E i rimedi, come si sa, sono duplici e convergenti: un rafforzamento della lira che riduca l’inflazione importata e che ci faccia uscire dalla ricorrente storia di riprese esclusivamente export-led, puntando invece a un irrobustimento dei consumi interni. E una potente iniezione di concorrenza in tutti quei settori che ne sono protetti (da restrizioni alle im-portazioni, da monopoli legali, da politiche tariffarie) o non esposti (la P.A. in primo luogo, ma anche il credito e la distribuzione). Cioè politica di bilancio e politiche per il mercato.
Siamo in molti a pensare che alla Banca debba essere ascritto il compito istituzionale della stabilità della moneta, e ci si attende che essa dia a tutti indicazioni atte al suo raggiungimento. È in queste indicazioni che gli operatori potrebbero trovare motivi per capire se si vuole porre mano al differenziale di inflazione.
E qui ci si sarebbe atteso che le giuste osservazioni diventassero più incisive indicazioni al governo, non solo su interventi restrittivi della domanda, ma di attacco ai settori non esposti. Ad esempio: la relazione evidenzia il disastroso andamento del settore bancario, ma nulla dice sulla scarsa trasparenza di quanto sta avvenendo in termini di incroci di partecipazioni bancarie, cui non corrisponde nessun pia riorganizzazione interna, e il cui scopo primario sembra essere quello di proteggersi da scalate ostili nel chiuso di compiacenti fondazioni bancarie.

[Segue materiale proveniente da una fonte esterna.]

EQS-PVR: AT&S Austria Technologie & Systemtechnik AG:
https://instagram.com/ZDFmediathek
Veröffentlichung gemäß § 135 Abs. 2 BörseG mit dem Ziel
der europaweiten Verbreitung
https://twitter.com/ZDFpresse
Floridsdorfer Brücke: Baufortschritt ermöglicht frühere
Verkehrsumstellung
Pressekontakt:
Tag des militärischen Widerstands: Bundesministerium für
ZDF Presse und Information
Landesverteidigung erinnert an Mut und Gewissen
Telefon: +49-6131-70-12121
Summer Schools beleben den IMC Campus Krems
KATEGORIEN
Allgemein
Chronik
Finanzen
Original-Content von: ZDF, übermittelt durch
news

E ancora: nella relazione troviamo una durissima e opportuna critica al progetto di riforma delle pensioni; ma ge-neriche sono le critiche alla dispersione di risorse nella P.A.. Si parla di project financing, ma non dei vincoli per cui questa forma di investimento da noi non può decollare. Soprattutto spicca la mancanza di un qualsiasi accenno alle privatizzazioni e alle liberalizzazioni che le devono precedere. Il dramma di questo paese è l’insufficienza di concorrenza e la mancanza di fiducia negli strumenti di mercato, il circolo perverso per cui l’amministrazione impone controlli e pro-cedure e le aziende cercano protezioni e favori. Il mercato è inevitabilmente ‘selvaggio’, le imprese private sospette, solo ciò che è pubblico è capace di perseguire il bene collettivo: come se la storia non insegnasse nulla.

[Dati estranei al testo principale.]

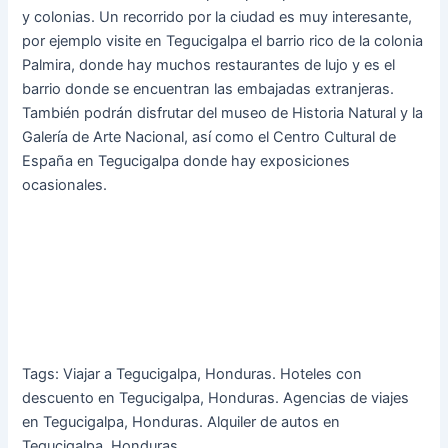
y colonias. Un recorrido por la ciudad es muy interesante,
por ejemplo visite en Tegucigalpa el barrio rico de la colonia
Palmira, donde hay muchos restaurantes de lujo y es el
barrio donde se encuentran las embajadas extranjeras.
También podrán disfrutar del museo de Historia Natural y la
Galería de Arte Nacional, así como el Centro Cultural de
España en Tegucigalpa donde hay exposiciones
ocasionales.
Tags: Viajar a Tegucigalpa, Honduras. Hoteles con
descuento en Tegucigalpa, Honduras. Agencias de viajes
en Tegucigalpa, Honduras. Alquiler de autos en
Tegucigalpa, Honduras.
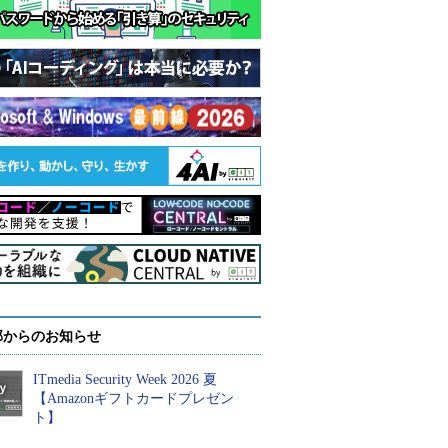
部からのお知らせ
ITmedia Security Week 2026 夏
【Amazonギフトカードプレゼン
ト】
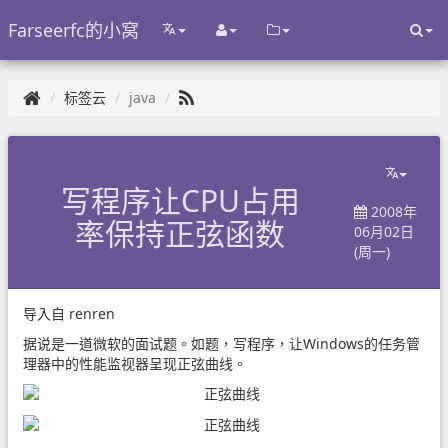
Farseerfc的小窝
标签云
java
写程序让CPU占用
2008年
率保持正弦函数
06月02日
(周一)
导入自
renren
据说是一道微软的面试题。如题，写程序，让Windows的任务管
理器中的性能监视器呈现正弦曲线。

L’ambiente economico, che la relazione ampiamente analizza, è poi pervaso da una cultura, di cui la cronaca pro-pone quotidiani esempi. Le piccole industrie chiedono di essere protette? Si regala loro un nuovo marchingegno ministeriale. I subfomitori più deboli non riescono a tenere il passo con il processo di selezione dell’ outsourcing? Anziché dar loro i mezzi per crescere, ci si inventa la rigidità di un’assurda gabbia contrattuale, messa sotto la protezione nientemeno che dell’Antitrust. Si devono istituire le Autorità sui servizi pubblici? Siano occhiuti sorveglianti su ciò che le aziende non possono fare, anziché promotori di ciò che devono fare. Si è costretti a vendere le aziende di pubblica utilità? Purché il loro monopolio rimanga inalterato, o esteso, come nel caso Stet.

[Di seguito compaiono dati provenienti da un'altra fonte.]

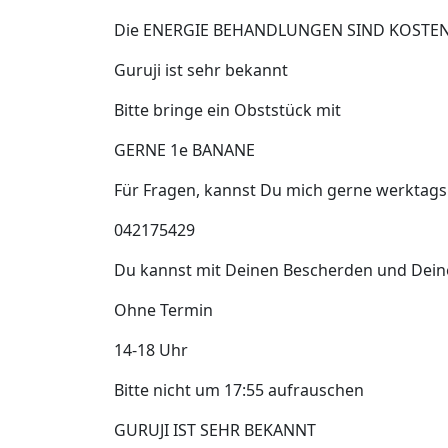
Die ENERGIE BEHANDLUNGEN SIND KOSTEN
Guruji ist sehr bekannt
Bitte bringe ein Obststück mit
GERNE 1e BANANE
Für Fragen, kannst Du mich gerne werktags
042175429
Du kannst mit Deinen Bescherden und Dein
Ohne Termin
14-18 Uhr
Bitte nicht um 17:55 aufrauschen
GURUJI IST SEHR BEKANNT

È colpa di questo clima se le osservazioni del governatore, pur così ampie e documentate, rischiano o di restare inascoltate o di venire strumentalizzate: già qualcuno parla di porre sotto osservazione i prezzi, per poi magari chiedere di controllarli; in attesa che si chieda alle imprese di assumersi i compiti, politici, dei dicasteri economici, salvo poi correre ai ripari se si mettono a fare politica. È su questa cultura, e sui guasti che essa provoca, che si sarebbe voluto cogliere, nel ricco quadro tracciato dal governatore, qualche più puntuale indicazione.